I have a 2HP 4 Gallon Central Pneumatic pancake air compressor. Last year when I used it, it ran fine. When I turned it on it would fill the tank with air, power off when it reached 115 psi and power back up when it droped below 50 I think. This year it seems to power off when it is reaches 115 psi and does not power back up when the pressure gets below 50psi. I have to keep releasing the remaining air from the tank and turning it back on again. Does any body have a clue why it would be doing this or how to fix this?


----------



## eanderso13 (Apr 10, 2008)

I bought a Central Pneumatic compressor a few years ago. Didn't get to use it that year, pulled it out summer of next year, fired it up, it worked fine...once.

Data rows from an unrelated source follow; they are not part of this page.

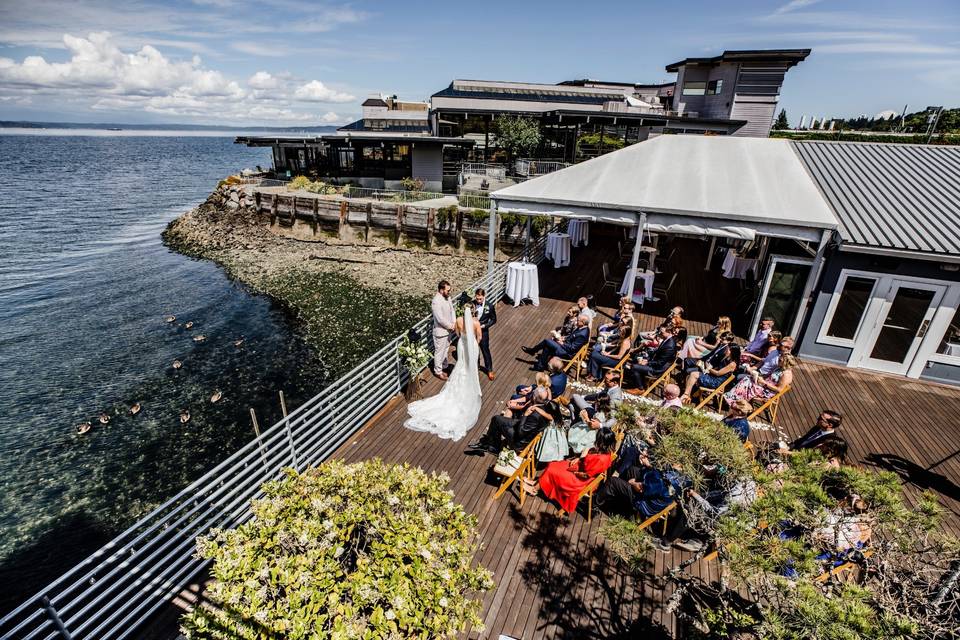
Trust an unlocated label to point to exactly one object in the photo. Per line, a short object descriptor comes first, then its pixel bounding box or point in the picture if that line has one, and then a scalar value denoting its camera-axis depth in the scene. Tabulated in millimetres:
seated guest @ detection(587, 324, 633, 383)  8656
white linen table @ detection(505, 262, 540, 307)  12633
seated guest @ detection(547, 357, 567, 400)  7164
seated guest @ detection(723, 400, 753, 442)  6004
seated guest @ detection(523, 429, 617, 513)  5680
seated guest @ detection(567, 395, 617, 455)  5930
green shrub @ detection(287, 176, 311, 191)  33219
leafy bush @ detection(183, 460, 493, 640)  2887
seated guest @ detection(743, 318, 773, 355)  8586
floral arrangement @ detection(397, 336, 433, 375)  8203
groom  8297
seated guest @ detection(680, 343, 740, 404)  8188
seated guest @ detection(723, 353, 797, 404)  7582
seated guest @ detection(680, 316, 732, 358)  8727
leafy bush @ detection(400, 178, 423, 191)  31234
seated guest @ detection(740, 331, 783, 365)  8419
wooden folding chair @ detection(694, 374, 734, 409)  7773
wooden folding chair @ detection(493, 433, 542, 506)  5918
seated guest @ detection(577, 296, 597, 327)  9203
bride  7582
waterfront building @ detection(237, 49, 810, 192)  30125
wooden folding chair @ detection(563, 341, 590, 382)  8989
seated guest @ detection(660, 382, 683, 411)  6648
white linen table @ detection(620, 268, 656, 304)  12727
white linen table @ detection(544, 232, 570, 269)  15707
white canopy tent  9578
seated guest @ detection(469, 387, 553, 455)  6355
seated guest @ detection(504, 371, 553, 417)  6570
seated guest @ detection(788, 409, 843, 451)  5898
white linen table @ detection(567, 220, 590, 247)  18219
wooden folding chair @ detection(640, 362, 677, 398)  8371
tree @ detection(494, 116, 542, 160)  30328
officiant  9047
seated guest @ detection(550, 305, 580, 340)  9438
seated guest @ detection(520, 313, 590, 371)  9055
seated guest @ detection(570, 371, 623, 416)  6488
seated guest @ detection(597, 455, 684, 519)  5258
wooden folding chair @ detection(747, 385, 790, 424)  7389
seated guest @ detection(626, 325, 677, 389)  8359
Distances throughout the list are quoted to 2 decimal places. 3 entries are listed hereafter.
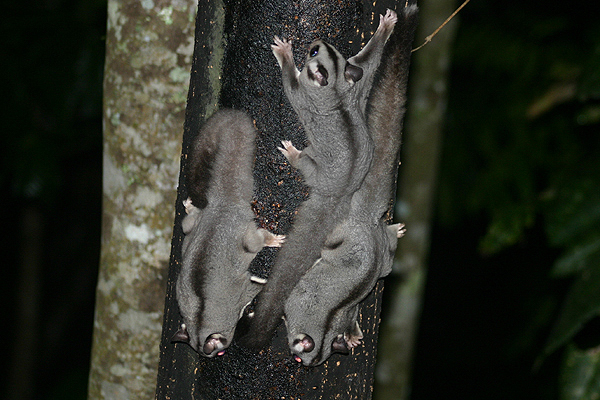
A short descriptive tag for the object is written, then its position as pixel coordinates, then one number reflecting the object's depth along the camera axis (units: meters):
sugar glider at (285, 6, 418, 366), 3.81
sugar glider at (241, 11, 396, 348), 3.62
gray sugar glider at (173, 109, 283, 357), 3.87
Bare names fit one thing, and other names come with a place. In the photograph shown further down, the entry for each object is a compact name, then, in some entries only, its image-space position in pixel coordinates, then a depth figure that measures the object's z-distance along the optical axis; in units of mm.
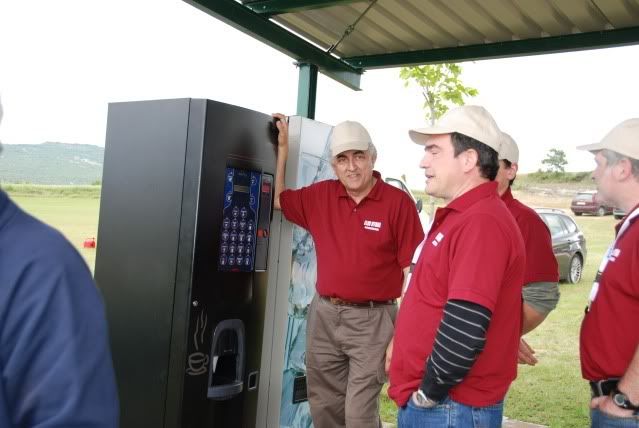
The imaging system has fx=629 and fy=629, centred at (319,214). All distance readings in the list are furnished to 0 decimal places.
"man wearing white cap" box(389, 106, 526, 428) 1815
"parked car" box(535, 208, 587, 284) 8594
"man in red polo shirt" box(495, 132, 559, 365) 2744
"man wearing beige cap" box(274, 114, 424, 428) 3066
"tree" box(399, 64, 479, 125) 8219
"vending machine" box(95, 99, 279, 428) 2564
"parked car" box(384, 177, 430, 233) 8145
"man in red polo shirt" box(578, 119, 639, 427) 1965
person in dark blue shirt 852
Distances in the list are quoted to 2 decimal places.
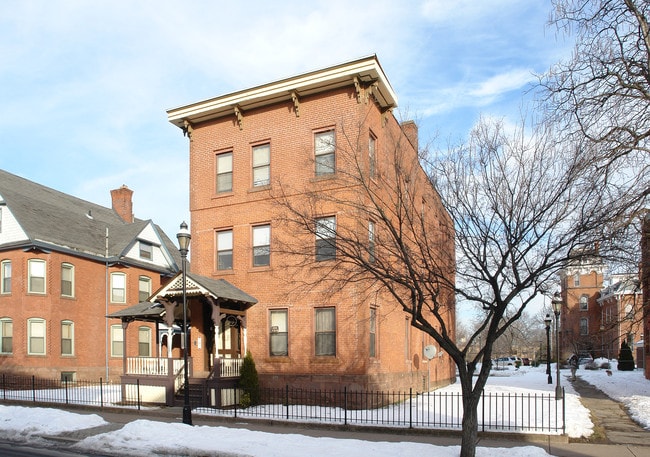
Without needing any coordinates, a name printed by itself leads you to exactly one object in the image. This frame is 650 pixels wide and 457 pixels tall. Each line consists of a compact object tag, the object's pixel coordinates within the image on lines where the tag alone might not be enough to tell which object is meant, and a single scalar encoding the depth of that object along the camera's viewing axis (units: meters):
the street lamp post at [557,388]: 21.37
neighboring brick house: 28.56
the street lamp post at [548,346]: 32.31
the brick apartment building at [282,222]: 19.55
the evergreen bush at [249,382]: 19.42
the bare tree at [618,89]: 10.77
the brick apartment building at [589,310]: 67.75
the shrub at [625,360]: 48.81
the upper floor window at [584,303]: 77.44
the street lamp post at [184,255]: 14.30
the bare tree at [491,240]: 10.12
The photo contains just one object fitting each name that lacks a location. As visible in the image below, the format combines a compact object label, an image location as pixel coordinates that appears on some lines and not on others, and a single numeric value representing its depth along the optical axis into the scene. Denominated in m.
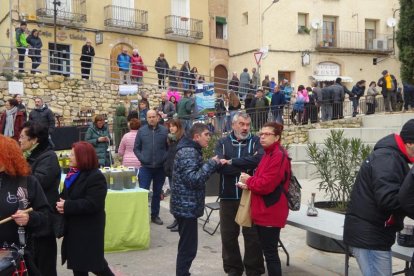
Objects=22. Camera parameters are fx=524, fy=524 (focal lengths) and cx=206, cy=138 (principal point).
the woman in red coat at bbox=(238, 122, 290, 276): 4.75
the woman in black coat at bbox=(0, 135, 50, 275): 3.36
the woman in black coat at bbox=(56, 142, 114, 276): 4.35
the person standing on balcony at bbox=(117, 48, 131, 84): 21.10
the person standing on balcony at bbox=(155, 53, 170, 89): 22.38
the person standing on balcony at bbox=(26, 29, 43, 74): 19.14
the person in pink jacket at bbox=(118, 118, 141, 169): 8.95
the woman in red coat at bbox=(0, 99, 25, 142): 12.41
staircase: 13.75
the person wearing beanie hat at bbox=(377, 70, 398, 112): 18.92
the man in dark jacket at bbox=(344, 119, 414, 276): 3.27
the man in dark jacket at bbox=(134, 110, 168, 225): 8.01
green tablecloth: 6.39
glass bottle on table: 5.60
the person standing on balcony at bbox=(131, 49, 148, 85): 21.81
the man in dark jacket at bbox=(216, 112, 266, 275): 5.18
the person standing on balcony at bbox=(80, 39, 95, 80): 20.33
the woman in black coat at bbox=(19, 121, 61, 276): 4.45
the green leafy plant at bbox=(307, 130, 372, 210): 7.21
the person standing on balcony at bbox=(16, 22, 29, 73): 18.77
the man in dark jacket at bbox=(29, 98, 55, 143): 12.17
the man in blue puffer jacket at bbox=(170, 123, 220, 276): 4.93
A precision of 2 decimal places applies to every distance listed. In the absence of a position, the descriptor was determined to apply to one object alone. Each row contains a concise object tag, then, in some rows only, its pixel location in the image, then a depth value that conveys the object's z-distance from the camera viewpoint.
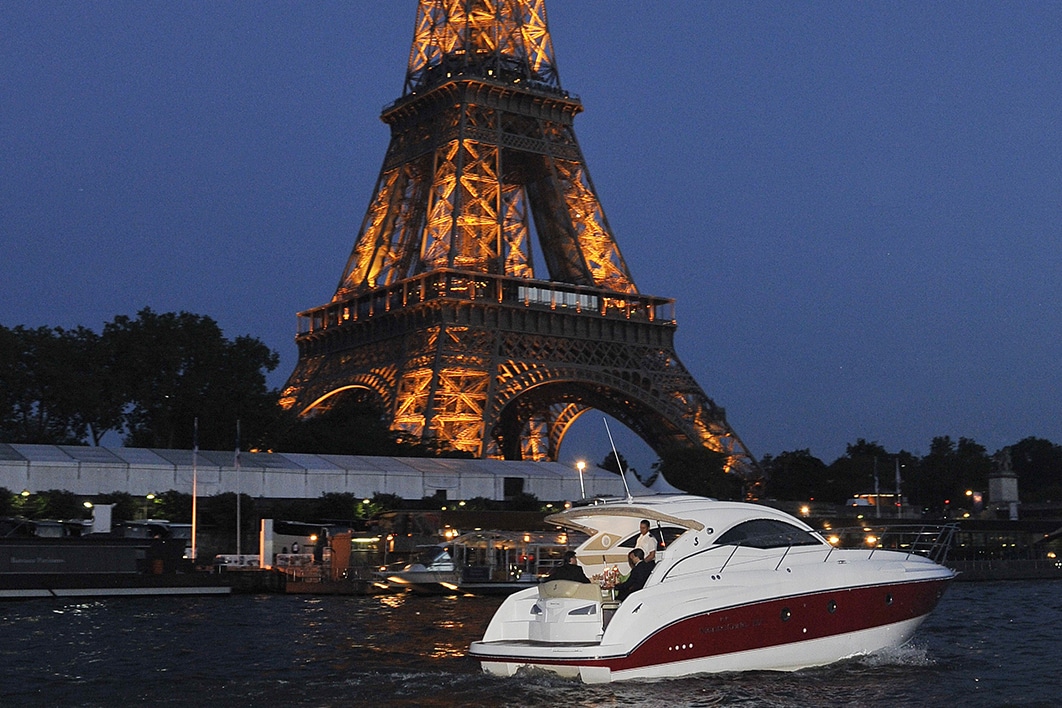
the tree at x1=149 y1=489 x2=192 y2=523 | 54.75
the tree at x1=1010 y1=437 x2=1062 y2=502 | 151.62
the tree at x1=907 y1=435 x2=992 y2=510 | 121.14
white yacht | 18.62
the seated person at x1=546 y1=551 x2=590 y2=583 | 19.44
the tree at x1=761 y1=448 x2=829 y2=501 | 107.00
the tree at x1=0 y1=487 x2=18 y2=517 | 49.88
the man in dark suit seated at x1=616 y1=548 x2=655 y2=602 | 19.70
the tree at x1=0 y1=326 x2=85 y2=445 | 69.31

I talked to Harbor freight and they said they thought it was a check valve that regulates any back pressure on the cylinder head. they sent me a new one and I have yet to try to fix it because I bought a monster 25 gallon Craftsman that just needed a new head gasket and I've used it ever since with no problems.


----------



## farmer (Aug 22, 2008)

i might be you pressure switch that controls the compresser. check the settings on it. or it might be faulty


----------



## slightlymad (May 25, 2006)

farmer said:


> i might be you pressure switch that controls the compresser. check the settings on it. or it might be faulty


Ditto Sometimes these are presented as 2 adjustable knobs other times they are screw adjustable under a box like cover plate. Ether way they are spring loaded and often stick. I like to back them off for storage and regularly spray with wd 40


----------



## HauntCast (Jul 25, 2008)

I spayed the mechanism down with WD40 and it seems to work fine. Everyone, thanks for your help!


----------